La psicóloga e integrante del equipo de Centros Comunitarios de Aprendizaje (Cecodap) explica que “las leyes y derechos de los niños consideran la pornografía como una forma de abuso sexual”. Ante ello, sostiene, “la familia debe apoyar a la víctima, creerle, escucharla y prestarle ayuda psicológica para disminuir el sentimiento de culpa”.

El doctor Ricardo Montiel, jefe del Departamento de Pediatría del Centro Médico Docente La Trinidad, enfatiza que “estas acciones cambian la vida y lo más importante es eliminar el culpar a la víctima porque en el 90% de los casos se trata de personas que no sabían lo que ocurría”.

Misticoni detalla que lo que no se debe hacer es cuestionarle al niño el por qué no hizo nada, ni enfocarse en el victimario y olvidar que la víctima necesita apoyo.
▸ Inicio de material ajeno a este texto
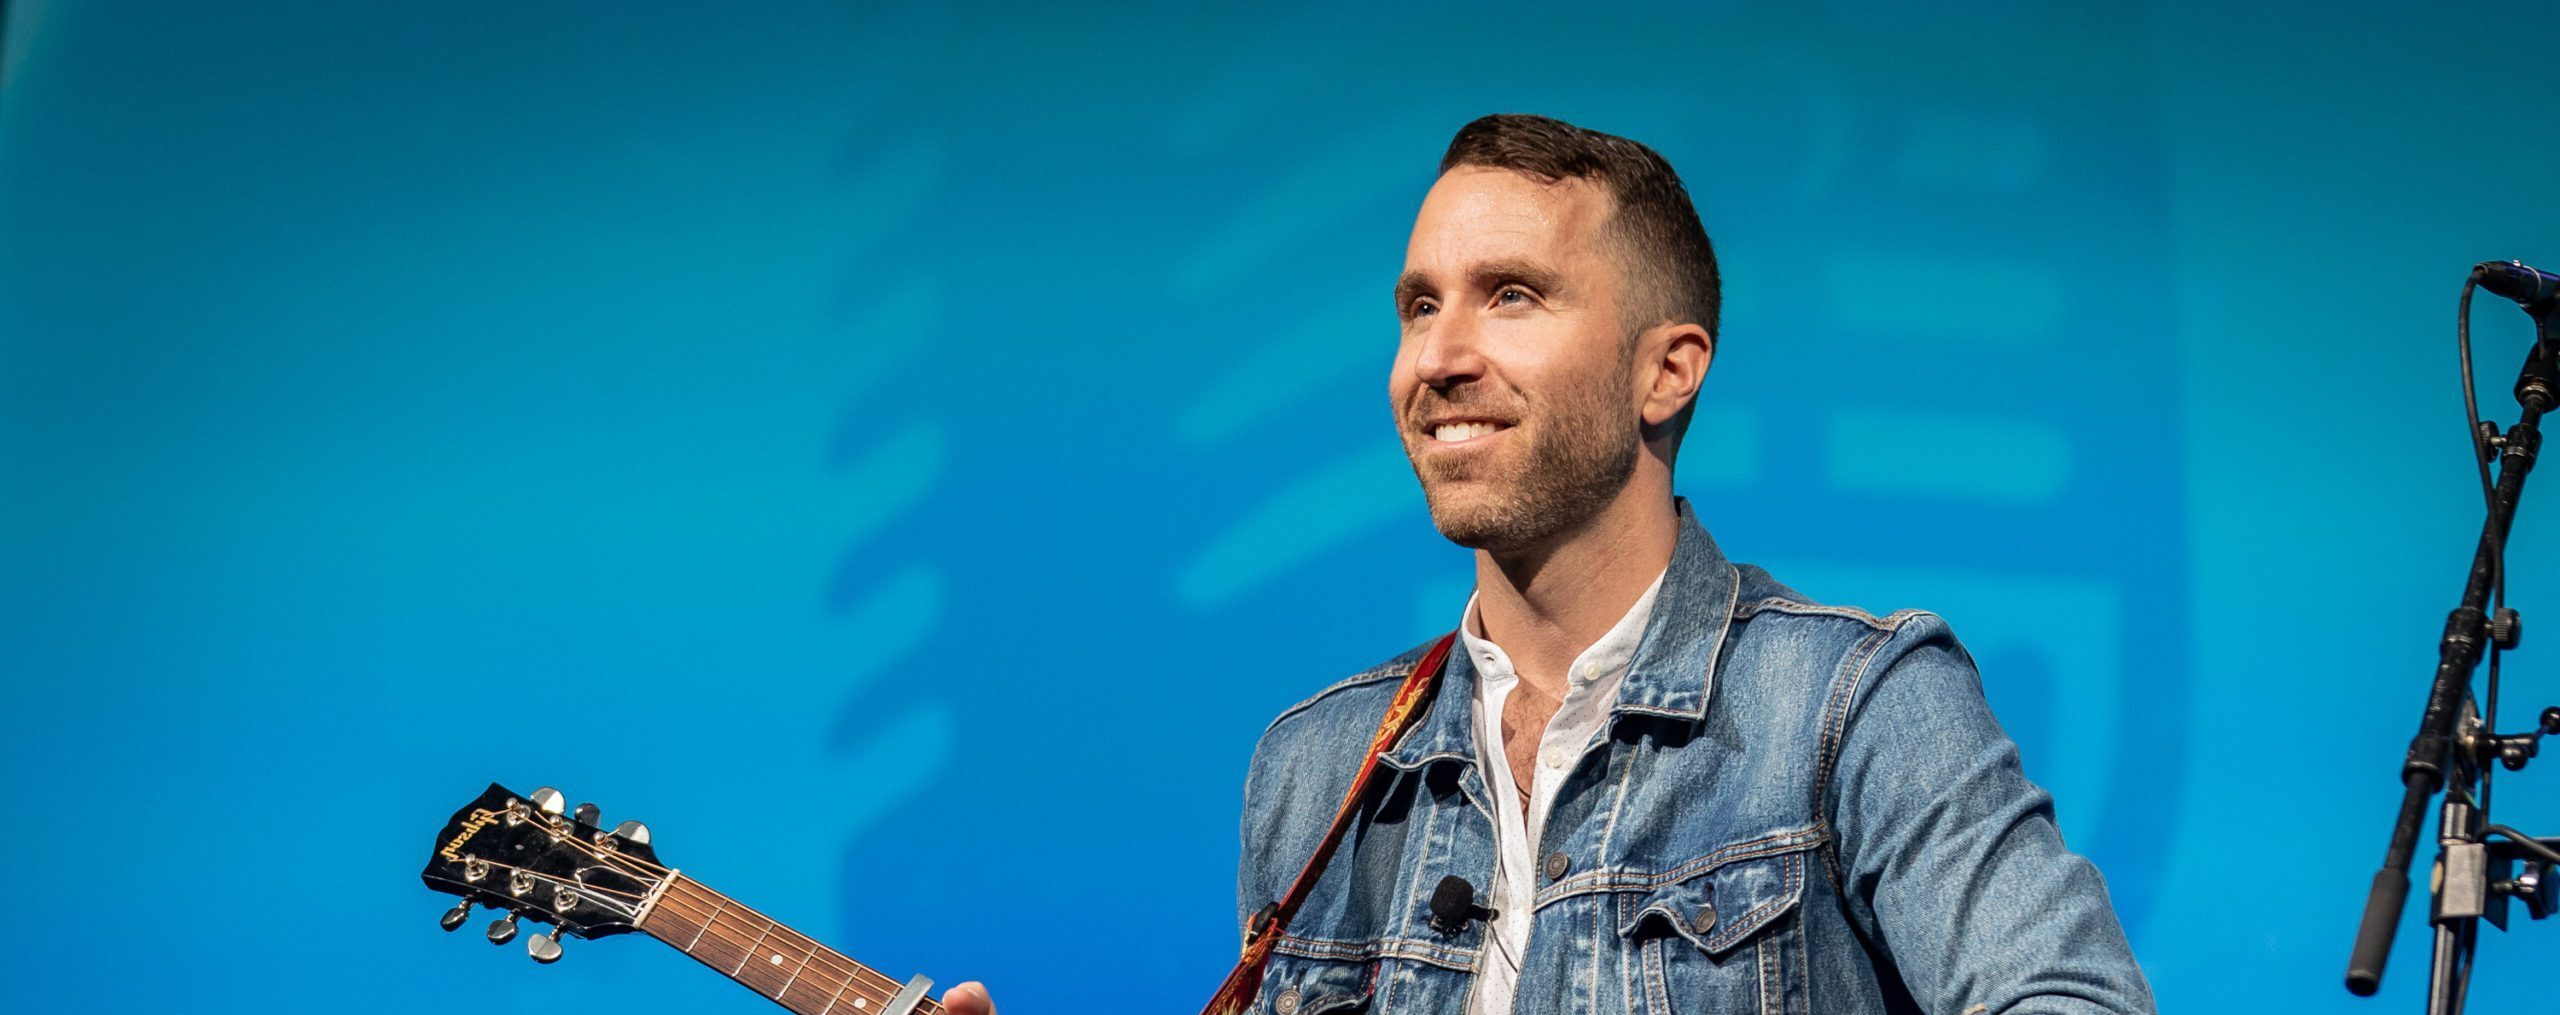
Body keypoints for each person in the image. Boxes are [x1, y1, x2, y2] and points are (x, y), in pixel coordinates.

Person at [949, 112, 2152, 1015]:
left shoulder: (1853, 706)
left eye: (1510, 295)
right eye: (1419, 306)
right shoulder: (1315, 768)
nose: (1439, 357)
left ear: (1666, 370)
Tampoco se debe optar por sobreproteger al menor, tratarlo diferente o hacer de esta situación algo de lo que no se puede hablar.
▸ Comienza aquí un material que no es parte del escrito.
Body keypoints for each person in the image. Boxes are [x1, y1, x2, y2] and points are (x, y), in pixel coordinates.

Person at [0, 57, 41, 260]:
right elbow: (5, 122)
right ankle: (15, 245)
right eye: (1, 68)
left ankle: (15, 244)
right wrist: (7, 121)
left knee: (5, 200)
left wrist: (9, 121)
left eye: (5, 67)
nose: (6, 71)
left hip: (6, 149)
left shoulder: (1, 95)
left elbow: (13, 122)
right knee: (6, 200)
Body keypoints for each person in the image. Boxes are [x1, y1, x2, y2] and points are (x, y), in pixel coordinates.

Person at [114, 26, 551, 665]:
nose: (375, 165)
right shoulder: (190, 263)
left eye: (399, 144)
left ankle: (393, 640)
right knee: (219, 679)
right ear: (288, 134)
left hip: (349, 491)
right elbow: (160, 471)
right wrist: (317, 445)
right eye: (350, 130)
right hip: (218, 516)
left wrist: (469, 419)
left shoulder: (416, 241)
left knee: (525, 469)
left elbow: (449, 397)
Estudios revelan que si estas recomendaciones se toman en cuenta, 30% de las víctimas puede tener un buen pronóstico a corto plazo y 70%, a largo plazo.

“Es muy importante que el niño vaya a terapia porque en ella se buscará que se reconozca como sujeto y no como objeto, además de trabajar la desnaturalización de la hipersexualización para que conozca los límites de su cuerpo y que el adulto no puede hacer con él lo que quiera”, recalca la especialista en psicología clínica, Meury Rivero.

La relevancia de afrontar esta situación de la manera correcta se debe, según los expertos, a que los niños que han sido víctimas de abuso sexual tienen mayor riesgo de volver a serlo en el futuro con otros tipos de violencia.

En Venezuela, “los casos de pornografía infantil están invisibilizados”, así indicó el pasado viernes 6 de septiembre, el coordinador general de Cecodap, Carlos Trapani, en entrevista a HispanoPost y señaló que la red de pornografia en la que estaba involucrada la academia de modelaje caraqueña se dio a conocer por la importancia que obtuvo en los venezolanos.

El sábado, el Tribunal de Caracas privó de libertad a tres involucrados en el caso Belankazar: Alexander Mauricio Velázquez Corredor, Belkis Alida Pereira Contreras, y Hernán Pereira Tello, por la presunta comisión de los delitos de asociación para delinquir y pornografía. Desde entonces Velázquez y Pereira Tello permanecen en el Centro Penitenciario de la Región Capital (Yare III) y Pereira Contreras en el Instituto de Orientación Femenina (INOF).

Trapani expresó que desde 2015 se desconocen las cifras de violencia infantil y, ante ello, Montiel afirma que en el país existen problemas muy graves de los que poco se habla. Asegura que cada vez son más los adolescentes que expresan “obtener ingresos con su cuerpo motivados a problemas económicos” y especifica que los casos incluyen a niños de a partir de 10 años de edad en adelante y de ambos géneros”.